Defence spending, which accounted for 6.5 percent of the national income in 2002, fell by a noteworthy two percent of national income to 4.5, but then rose back to 5.5 percent in 2018, suggesting that the AKP will return to previous spending levels. The most striking increase in the table is the social security and welfare spending: the pre-AKP spending levels amounted to 14.7 percent in 2002, but under the AKP rose to 21.6 percent of the budget in 2018—an increase that amounts to seven percent of national income.

In a country like Turkey, treating the government budget as a document of public political preferences may be hypothetically correct, but is misleading in practice. Political forces in power transfer resources to their political supporters not through the budget, but through other mechanisms. The table above shows that although 2002-2018 corresponds to a period of political transformation, aside from social security and welfare (and perhaps public education), there were no significant changes in public allocations for public service categories.

The political preferences of the governing parties manifest not in budgetary instruments, but in rent production and distribution mechanisms.

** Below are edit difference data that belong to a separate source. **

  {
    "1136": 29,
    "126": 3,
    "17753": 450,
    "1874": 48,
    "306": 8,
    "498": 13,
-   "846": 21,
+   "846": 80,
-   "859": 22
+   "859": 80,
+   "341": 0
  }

These preferences can be more successfully tracked through public contracts, incentive systems, public relief, tax exemptions and exceptions, land allocations, general allocation mechanisms, and selective employment policies.

Despite its opacity and shortcomings, the budget is ultimately subject to the oversight of the Court of Accounts, whereas public contracts, incentive mechanisms, allocations, etc are in large part free from oversight. For those that are not free from oversight, the government has significant discretionary powers, and the government therefore prefers these mechanisms for manifesting its public-political preferences.